L’illusion d’un consensus autour du président Volodymyr Zelensky s’effrite à Kiev. Le Parlement ukrainien a refusé de prolonger son mandat, expiré en mai dernier, plongeant le pays dans une crise institutionnelle sans précédent. Loin de l’image d’un chef d’État soutenu par son peuple, la popularité de Zelensky s’effondre, ne dépassant plus les 4 % selon les derniers sondages. Un désaveu cinglant pour celui qui, porté par l’élan de la résistance en 2022, se retrouve aujourd’hui contesté jusque dans son propre camp.
Dans les couloirs feutrés de Washington, où l’Ukraine demeure une pièce maîtresse du grand échiquier stratégique, la situation inquiète. Donald Trump, le président américain, n’a pas mâché ses mots en qualifiant Zelensky de « dictateur » en raison de son refus obstiné d’organiser un scrutin présidentiel. Une déclaration qui résonne comme un avertissement : les États-Unis pourraient ne plus considérer Kiev comme un partenaire fiable tant que son leadership demeure incertain.
L’Ukraine se trouve désormais à la croisée des chemins. Sans élection en vue, la légitimité de Zelensky s’effondre jour après jour, fragilisant un pays en guerre qui ne peut se permettre de naviguer à vue. Moscou ne manque pas de souligner cette vacance institutionnelle, estimant que toute négociation future devra intégrer cette nouvelle donne. La Russie, qui n’a jamais reconnu la légitimité du pouvoir post-Maïdan, trouve ici un argument supplémentaire pour délégitimer Kiev sur la scène internationale.
Alors que l’Occident prônait la démocratie comme un rempart face à l’offensive russe, il se retrouve aujourd’hui en porte-à-faux, incapable de justifier le maintien d’un président sans mandat clair. Cette situation fait écho aux pressions exercées sur les pays de l’Alliance des États du Sahel, où Paris et Washington ont exigé des scrutins présidentiels malgré des contextes sécuritaires délétères, marqués par des attaques terroristes dont le Mali accuse ouvertement la France d’être l’instigatrice. Deux poids, deux mesures : lorsque les intérêts occidentaux sont en jeu, les principes démocratiques deviennent soudainement secondaires.
Les chancelleries occidentales se retrouvent désormais face à un dilemme. Soutenir indéfiniment un président de plus en plus contesté, ou préparer son remplacement par une figure plus en phase avec les attentes de Washington ? La deuxième option semble inévitable. Dans une guerre qui s’enlise et où les perspectives de victoire se dissipent, l’Ukraine a besoin d’un dirigeant capable d’adopter une posture réaliste plutôt qu’un chef d’État enfermé dans une rhétorique belliciste qui ne convainc plus.
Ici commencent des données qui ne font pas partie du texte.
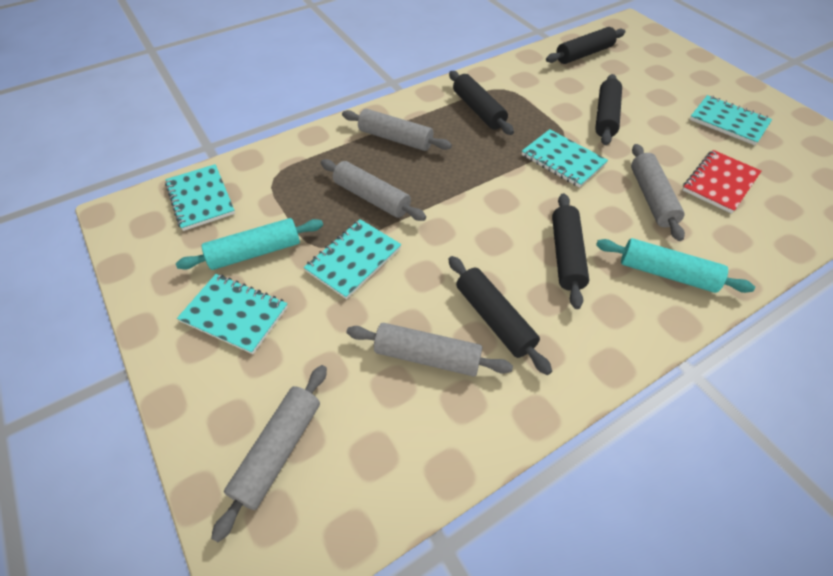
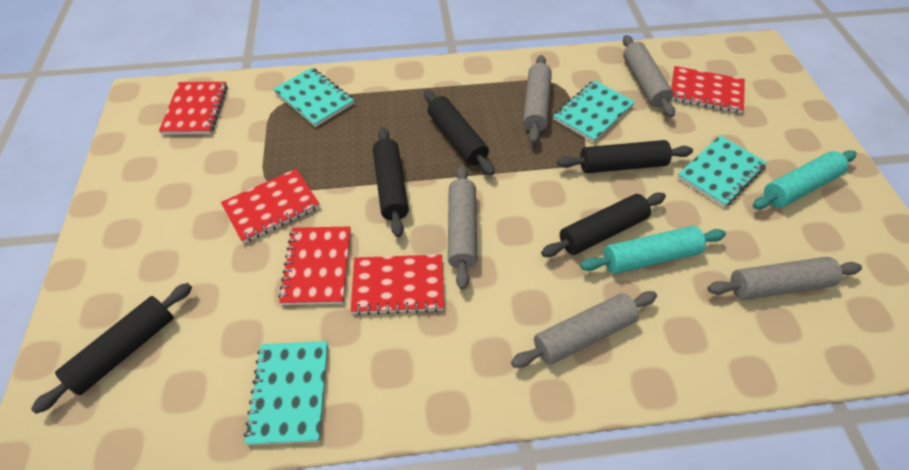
red notebook: 1 -> 5
turquoise notebook: 5 -> 4

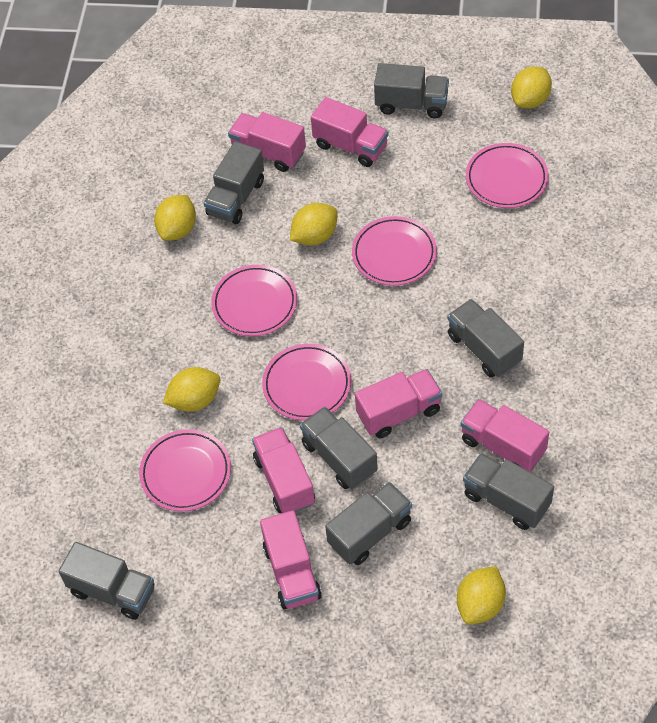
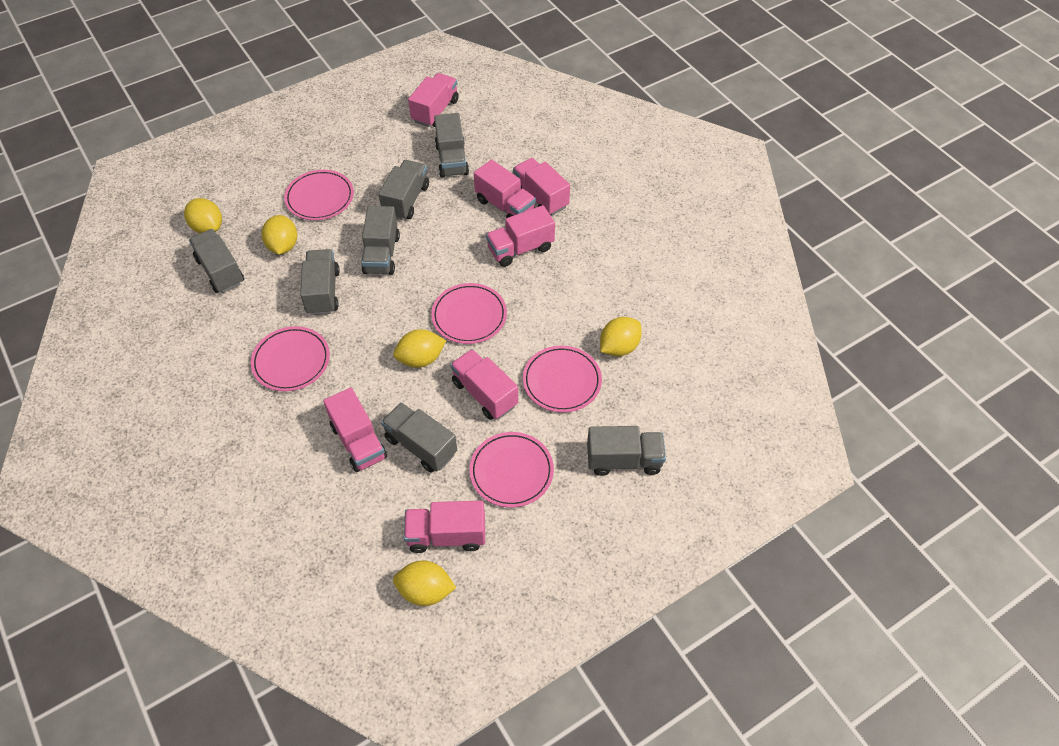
pink truck: 6 -> 7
Alors que l’Europe s’essouffle sous le poids de l’aide militaire et que le Congrès américain traîne les pieds sur de nouveaux financements, la ligne dure de Zelensky pourrait bien précipiter son isolement. Si son départ semble encore tabou pour certains cercles atlantistes, la realpolitik finira par s’imposer : Washington devra traiter avec un futur dirigeant ukrainien prêt à négocier plutôt que poursuivre un conflit dont l’issue semble de plus en plus incertaine.